_TEXTO DE LEITURA:_
────

Igreja e Religião
Nova Esperança para a "Missa Antiga"... ou Não?
Robert Moynihan e Andrew Rabel
CIDADE DO VATICANO, Sexta-feira, 29 de outubro de 2005
Agüardando... É esse o estado de espírito em Roma neste mês de outubro.
Agüardando o quê?
O Papa Bento XVI tomar decisões.
A maioria dos observadores do Vaticano está agüardando decisões particulares em novembro com relação à Cúria romana. O Cardeal Angelo Sodano será substituído por outro Secretário de Estado? Quem poderá substituí-lo? Esse tipo de indagação.
A maioria agora também está agüardando a primeira encíclica papal. Foi noticiado amplamente nos últimos dias que o texto já está pronto, que está sendo traduzido para várias línguas, que será publicado no dia 8 de dezembro, e que será uma reflexão sobre as palavras do Evangelho de [São] João: “Deus é amor”.
E quase todo mundo está agüardando o que um documento sobre os critérios de admissão para seminários dirá sobre as tendências homossexuais como impedimento para a ordenação sacerdotal.
Apenas poucos, contudo, ao que parece, estão interessados no que Bento decidirá sobre a liturgia romana – o modo como a Igreja adora Deus.
Bento tem dito nos últimos vinte e tantos anos que houve graves descuidos e omissões no modo como a reforma litúrgica do Concílio Vaticano II foi implementada. E ele tem escrevido repetidas vezes que o necessário na Igreja é uma "reforma da reforma" para remediar alguns desses descuidos e omissões.
Mas não houve nenhuma indicação, embora Bento já seja Papa há mais de meio ano (ele foi eleito no dia 19 de abril), sobre que rumo Bento traçará na questão da liturgia da Igreja.
O que parece claro a partir do Sínodo dos Bispos, que se reuniu aqui de 2 a 23 de outubro para debater a Eucaristia, é que os Bispos na Igreja hoje em sua grande maioria não compartilham das reservas de Bento quanto à natureza problemática da reforma litúrgica conciliar.

────

_ENTRADAS APRESENTADAS:_
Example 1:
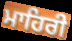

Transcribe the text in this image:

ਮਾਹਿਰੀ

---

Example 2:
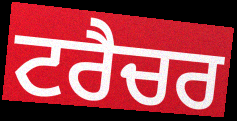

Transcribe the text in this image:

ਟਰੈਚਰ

────

_CONJUNTO DE TAREFAS:_
1. De acordo com o texto sobre as decisões aguardadas do Papa Bento XVI, em que dia ele foi eleito?
2. Prossiga a escrita do texto sobre as decisões aguardadas do Papa Bento XVI, começando logo após a última frase apresentada.

_RESPOSTAS EM SEQUÊNCIA:_
1. No dia 19 de abril.

2.
O estado de espírito dos bispos sinodais com respeito à liturgia foi em geral “animado”, com poucos bispos apresentando mais do que críticas amenas à revolução litúrgica que arrebatou a Igreja em seguida ao término do Concílio (1965).
No início de outubro, porém, um funcionário muito próximo do Papa Bento, Mons. Camille Perl, Secretário da Comissão Ecclesia Dei da Santa Sé (o órgão encarregado de manter contato com aqueles Católicos que são devotados à antiga liturgia de rito tridentino, especialmente o grupo em torno do Arcebispo Lefebvre, que entrou em cisma em 1988), disse algumas coisas instingantes que até agora não foram noticiadas em lugar nenhum.
A revista "Inside the Vatican", indo ao encontro das esperanças e preocupações manifestadas pelo Papa Bento, sempre acompanhou o trabalho da Comissão Ecclesia Dei com grande atenção.
Por isso, dois de nossos escritores estiveram presentes a uma conferência realizada nos dias 8 e 9 de outubro, em Roma, patrocinada pela Una Voce ("Com Uma Única Voz"), um grupo que trabalha há quarenta anos para que a "missa antiga" permaneça disponível por toda a Igreja Católica para aqueles fiéis que quiserem assistir Missa celebrada naquele rito.
No dia 9 de outubro, Mons. Perl dirigiu-se à assembléia.
Perl, antes de tudo, apresentou as saudações do Cardeal Castrillon-Hoyos, Prefeito da Congregação para o Clero e Presidente da Comissão Ecclesia Dei, acrescentando, de modo bastante franco, que Castrillon-Hoyos fez mais para apoiar a liturgia antiga do que qualquer um de seus predecessores.
Em seguida, Perl apresentou um esboço do pensamento atual de Bento quanto à liturgia.
"Já temos um novo Papa há cinco ou seis meses", disse Perl. "E devo dizer que houve uma mudança na atmosfera. Há um novo holofote nos focalizando." A mensagem dele foi clara: nos meses desde a eleição de Bento, a Comissão Ecclesia Dei adquiriu muito mais proeminência do que durante muitos dos anos anteriores, os quais passou nas "sombras vaticanas".
Perl relatou que, nas últimas duas décadas, enquanto serviu seu cargo na Comissão Ecclesia Dei, "eu fui ignorado por muitíssimas pessoas em Roma". Mas, nos últimos meses, continuou ele, "quando eu estou na rua, as pessoas agora param e me cumprimentam".
Isso não significa que a Comissão Ecclesia Dei tenha se tornado um verdadeiro "centro de poder" no esquema das coisas no Vaticano. De maneira nenhuma. "Não somos nem poderosos nem todo-poderosos", disse Perl.
Ainda assim, prosseguiu ele, "os ventos no Vaticano mudaram (desde abril e a eleição de Bento)."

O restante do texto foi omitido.